— Start READING TEXT —

MOSCOW, January 14. /TASS/. The number of satellites in the Russian orbital constellation in 2025 will reach 70 instead of previously planned 95 spacecraft, according to the draft federal space program for 2016-2025 prepared by the Russian state space corporation, Roscosmos.

According to the document that is being prepared for the government’s approval, in 2025 the number of satellite in the Russian orbital constellation will reach not 95, as it had been planned with the budget of 2 trillion rubles, but 70 spacecraft given the new financing.

The number of launches of spacecraft under the new federal space program for 2016-2025, in view of the budget cuts, will decrease from 185 to 150.

According to previous reports, the financing of the federal space program until 2025 would amount to some 1.4 trillion rubles ($18.27 billion), and the draft program presented last spring provided for budget financing worth 2 trillion roubles ($26.11 billion).

On Monday, the Izvestia daily reported that Roscosmos intended to cut spending on servicing the ISS in 2016-2015 by almost 30 billion rubles.

Citing the final federal space program draft submitted to ministries the daily said that over the next decade Russia would allocate 252.1 billion rubles ($3.43 billion) for flight control, servicing the Russian segment of ISS and implementing a program of scientific experiments. Earlier FSP draft submitted in April last year envisaged spending 281.4 billion rubles ($3.82 billion) on the space program. The final draft was cut by almost a quarter to 1.521 trillion rubles ($21 billion) for the next 10 years.

— End READING TEXT —
— Start DATA LINES —

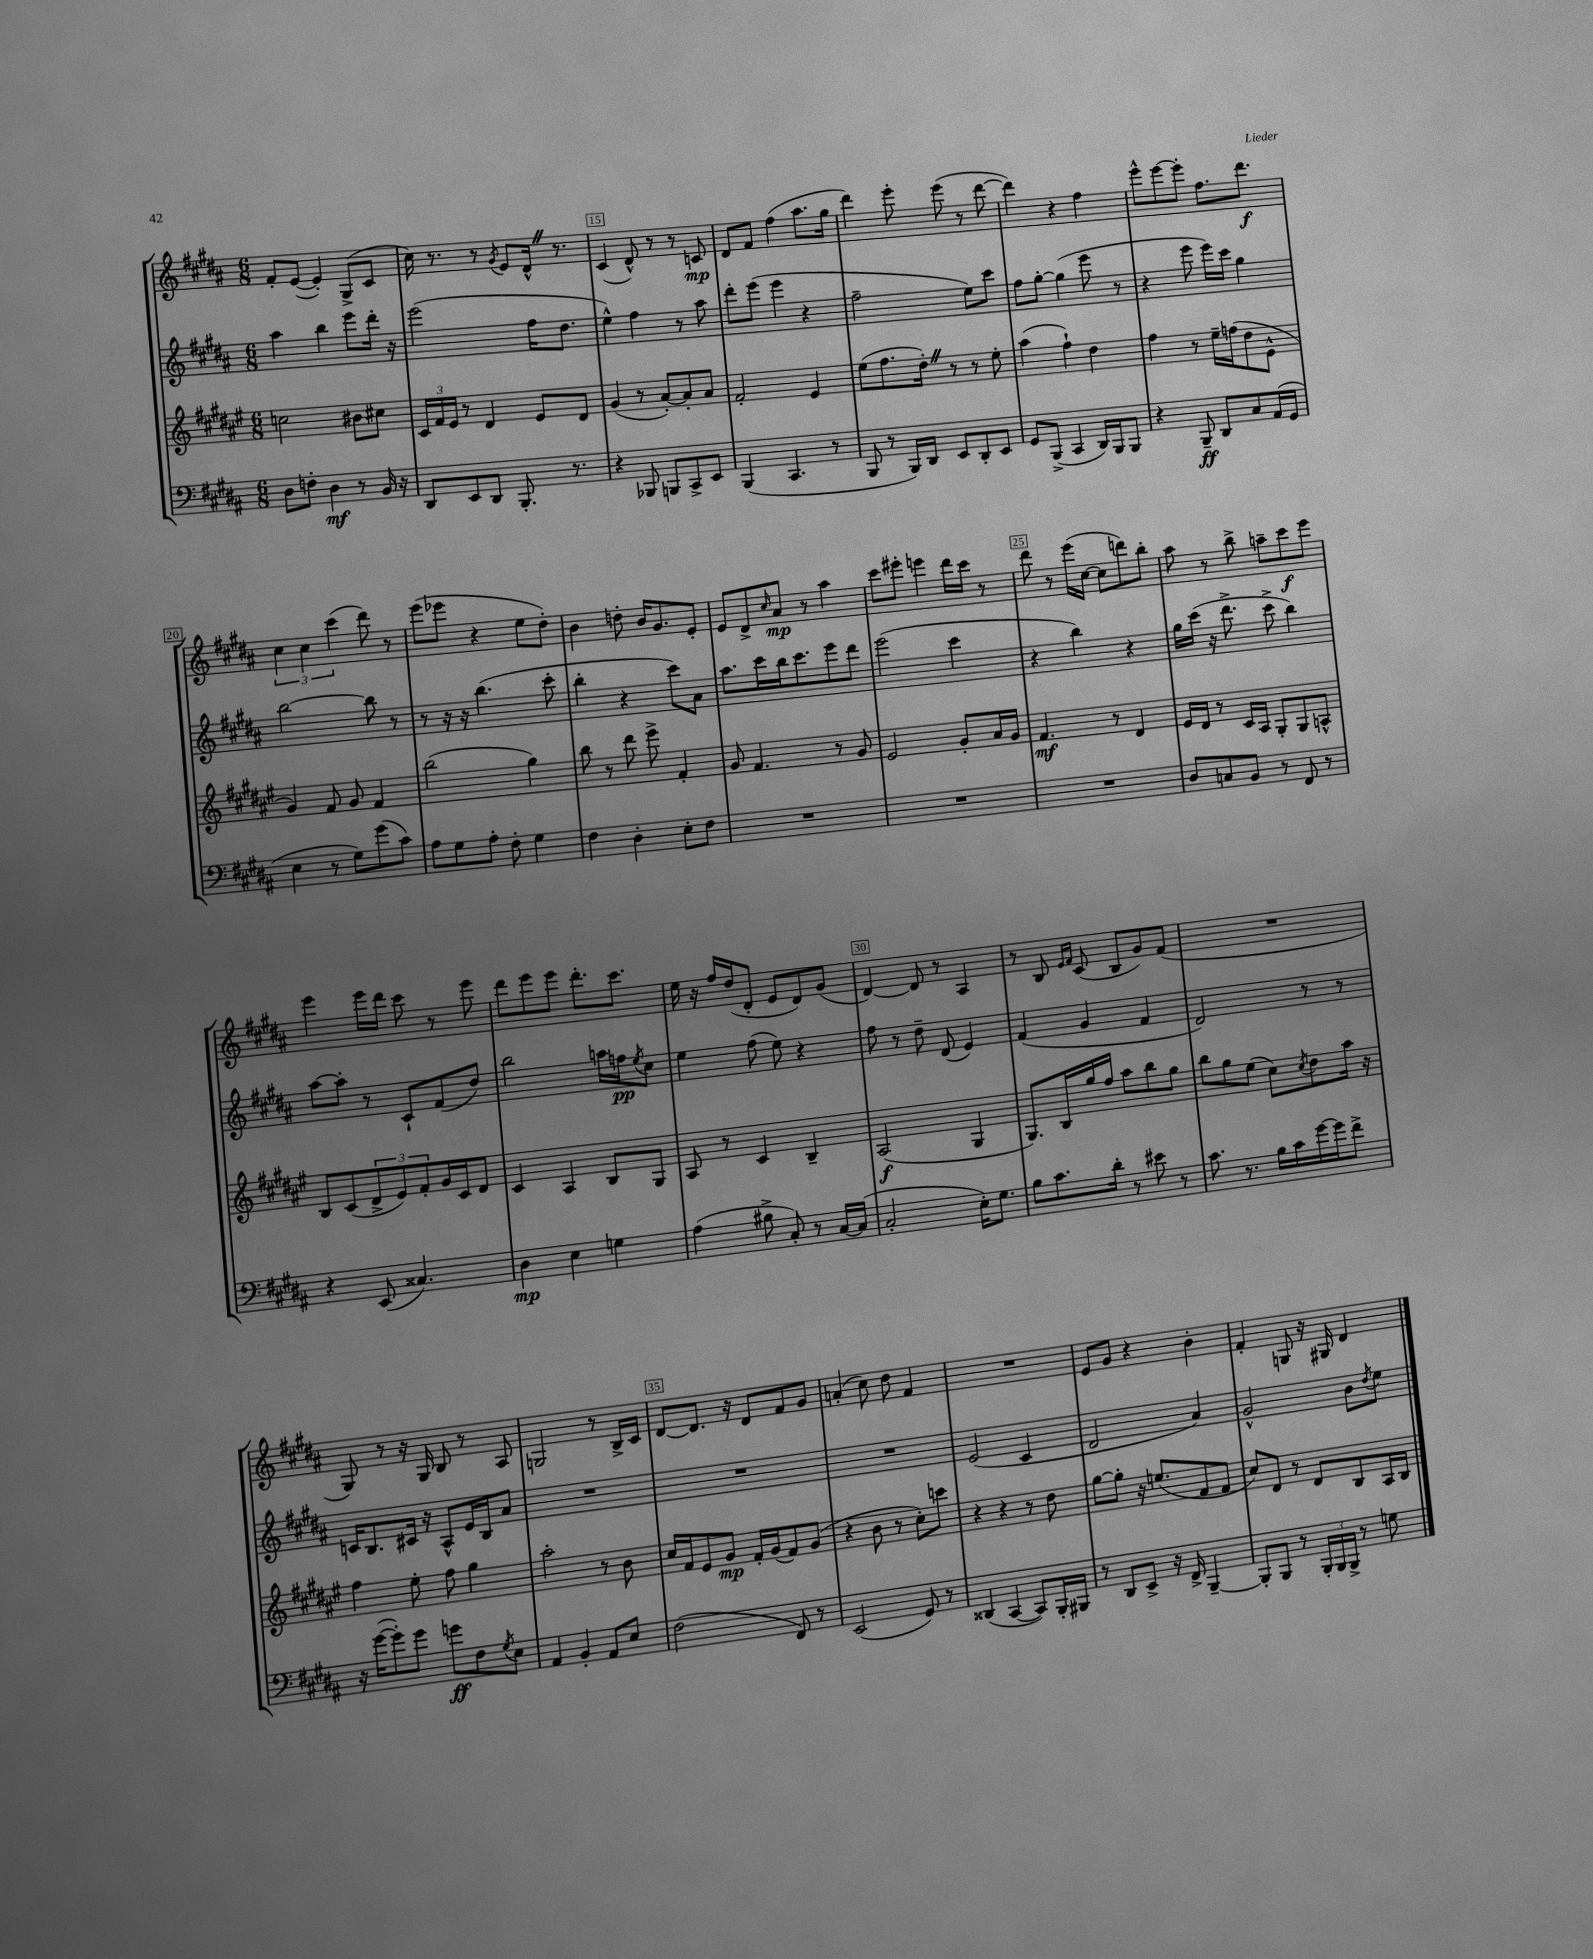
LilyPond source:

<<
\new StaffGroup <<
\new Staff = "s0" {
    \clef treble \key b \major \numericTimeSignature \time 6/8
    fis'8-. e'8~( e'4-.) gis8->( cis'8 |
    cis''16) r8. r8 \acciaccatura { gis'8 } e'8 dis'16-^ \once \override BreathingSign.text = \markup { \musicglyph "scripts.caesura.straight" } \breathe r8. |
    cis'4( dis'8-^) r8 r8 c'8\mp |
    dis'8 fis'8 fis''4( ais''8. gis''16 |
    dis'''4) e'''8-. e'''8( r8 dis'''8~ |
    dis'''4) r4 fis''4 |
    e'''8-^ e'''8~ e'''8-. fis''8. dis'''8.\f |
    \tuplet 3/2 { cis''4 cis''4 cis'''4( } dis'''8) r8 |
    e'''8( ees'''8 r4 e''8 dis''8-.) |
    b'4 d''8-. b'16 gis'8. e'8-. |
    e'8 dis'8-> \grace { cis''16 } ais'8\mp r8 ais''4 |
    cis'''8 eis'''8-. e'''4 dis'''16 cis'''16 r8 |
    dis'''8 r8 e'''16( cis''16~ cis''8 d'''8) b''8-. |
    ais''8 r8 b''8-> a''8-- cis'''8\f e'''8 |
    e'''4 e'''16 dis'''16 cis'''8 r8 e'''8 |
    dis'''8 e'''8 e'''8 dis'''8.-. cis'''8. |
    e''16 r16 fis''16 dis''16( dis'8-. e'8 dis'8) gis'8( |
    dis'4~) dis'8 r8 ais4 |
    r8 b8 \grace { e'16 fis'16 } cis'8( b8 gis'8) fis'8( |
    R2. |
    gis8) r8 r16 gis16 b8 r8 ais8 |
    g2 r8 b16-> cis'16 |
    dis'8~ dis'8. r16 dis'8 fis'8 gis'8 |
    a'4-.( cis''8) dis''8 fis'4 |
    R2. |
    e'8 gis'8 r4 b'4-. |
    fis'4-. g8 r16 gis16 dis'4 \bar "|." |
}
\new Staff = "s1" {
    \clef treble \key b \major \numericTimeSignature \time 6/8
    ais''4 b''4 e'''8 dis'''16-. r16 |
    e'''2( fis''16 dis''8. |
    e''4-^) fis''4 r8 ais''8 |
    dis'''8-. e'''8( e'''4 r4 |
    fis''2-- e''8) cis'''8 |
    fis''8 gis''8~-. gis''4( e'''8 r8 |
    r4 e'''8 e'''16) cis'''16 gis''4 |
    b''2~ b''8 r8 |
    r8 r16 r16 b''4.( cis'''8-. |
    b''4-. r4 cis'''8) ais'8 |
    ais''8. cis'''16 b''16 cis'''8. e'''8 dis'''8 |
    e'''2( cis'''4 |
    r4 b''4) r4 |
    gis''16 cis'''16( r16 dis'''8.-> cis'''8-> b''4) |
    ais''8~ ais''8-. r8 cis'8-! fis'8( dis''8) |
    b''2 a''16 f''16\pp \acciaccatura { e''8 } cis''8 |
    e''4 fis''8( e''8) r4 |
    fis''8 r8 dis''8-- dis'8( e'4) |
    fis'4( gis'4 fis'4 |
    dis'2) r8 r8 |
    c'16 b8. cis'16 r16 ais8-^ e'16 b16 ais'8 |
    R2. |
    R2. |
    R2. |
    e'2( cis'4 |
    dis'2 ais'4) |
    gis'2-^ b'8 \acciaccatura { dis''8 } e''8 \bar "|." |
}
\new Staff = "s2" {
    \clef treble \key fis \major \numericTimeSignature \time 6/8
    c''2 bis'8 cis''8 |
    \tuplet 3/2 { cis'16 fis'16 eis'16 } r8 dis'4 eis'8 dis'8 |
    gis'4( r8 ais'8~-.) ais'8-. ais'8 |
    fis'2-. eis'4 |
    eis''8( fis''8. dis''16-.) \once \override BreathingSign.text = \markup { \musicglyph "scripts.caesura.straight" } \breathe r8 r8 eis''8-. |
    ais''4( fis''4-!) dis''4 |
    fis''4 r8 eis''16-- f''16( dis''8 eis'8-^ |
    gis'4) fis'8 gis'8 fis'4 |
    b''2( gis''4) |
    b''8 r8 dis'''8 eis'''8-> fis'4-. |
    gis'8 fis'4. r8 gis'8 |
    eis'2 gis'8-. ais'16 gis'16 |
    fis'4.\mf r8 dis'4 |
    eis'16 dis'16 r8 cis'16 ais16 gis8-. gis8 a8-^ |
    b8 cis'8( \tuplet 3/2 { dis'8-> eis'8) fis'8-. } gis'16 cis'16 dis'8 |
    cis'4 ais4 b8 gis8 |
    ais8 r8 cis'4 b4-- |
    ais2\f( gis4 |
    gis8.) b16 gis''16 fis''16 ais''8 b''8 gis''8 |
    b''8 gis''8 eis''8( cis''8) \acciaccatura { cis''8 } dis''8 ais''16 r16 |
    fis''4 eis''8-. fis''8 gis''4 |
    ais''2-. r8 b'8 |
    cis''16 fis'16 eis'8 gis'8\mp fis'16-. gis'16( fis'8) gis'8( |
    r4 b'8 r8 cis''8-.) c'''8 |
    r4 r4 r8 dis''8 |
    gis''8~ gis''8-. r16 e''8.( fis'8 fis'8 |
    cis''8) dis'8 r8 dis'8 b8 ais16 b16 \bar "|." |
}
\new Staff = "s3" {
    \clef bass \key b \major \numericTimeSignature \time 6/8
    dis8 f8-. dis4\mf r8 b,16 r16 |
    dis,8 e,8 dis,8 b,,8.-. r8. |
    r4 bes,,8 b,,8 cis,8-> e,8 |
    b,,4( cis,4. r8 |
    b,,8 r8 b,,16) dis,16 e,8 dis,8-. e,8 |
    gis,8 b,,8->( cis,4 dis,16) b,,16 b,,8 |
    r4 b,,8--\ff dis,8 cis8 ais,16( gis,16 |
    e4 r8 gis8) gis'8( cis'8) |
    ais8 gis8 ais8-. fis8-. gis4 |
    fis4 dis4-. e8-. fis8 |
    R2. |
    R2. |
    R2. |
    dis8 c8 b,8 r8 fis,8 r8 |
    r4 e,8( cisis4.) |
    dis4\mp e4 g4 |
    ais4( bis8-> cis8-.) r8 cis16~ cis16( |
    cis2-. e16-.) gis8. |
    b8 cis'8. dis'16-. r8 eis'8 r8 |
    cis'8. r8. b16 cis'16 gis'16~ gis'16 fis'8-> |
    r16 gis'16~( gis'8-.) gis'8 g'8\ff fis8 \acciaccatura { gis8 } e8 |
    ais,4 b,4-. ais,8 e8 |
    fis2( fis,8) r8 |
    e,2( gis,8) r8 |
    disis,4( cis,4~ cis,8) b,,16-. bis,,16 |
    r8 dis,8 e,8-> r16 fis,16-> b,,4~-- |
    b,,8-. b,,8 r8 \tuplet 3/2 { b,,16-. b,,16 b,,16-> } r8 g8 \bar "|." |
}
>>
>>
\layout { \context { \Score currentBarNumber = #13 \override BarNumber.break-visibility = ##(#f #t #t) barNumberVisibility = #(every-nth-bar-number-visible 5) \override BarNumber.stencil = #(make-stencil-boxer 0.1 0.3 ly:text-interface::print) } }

— End DATA LINES —

PROBLEMS AND TASKS:
1. Retype the space program article between "The number of launches" and "30 billion rubles.", inclusive.
2. How many lines of the entries contain the string "once", counting case as significant? Reply with the number only.

SOLUTIONS TO THE PROBLEMS:
1.
The number of launches of spacecraft under the new federal space program for 2016-2025, in view of the budget cuts, will decrease from 185 to 150.

According to previous reports, the financing of the federal space program until 2025 would amount to some 1.4 trillion rubles ($18.27 billion), and the draft program presented last spring provided for budget financing worth 2 trillion roubles ($26.11 billion).

On Monday, the Izvestia daily reported that Roscosmos intended to cut spending on servicing the ISS in 2016-2015 by almost 30 billion rubles.

2. 2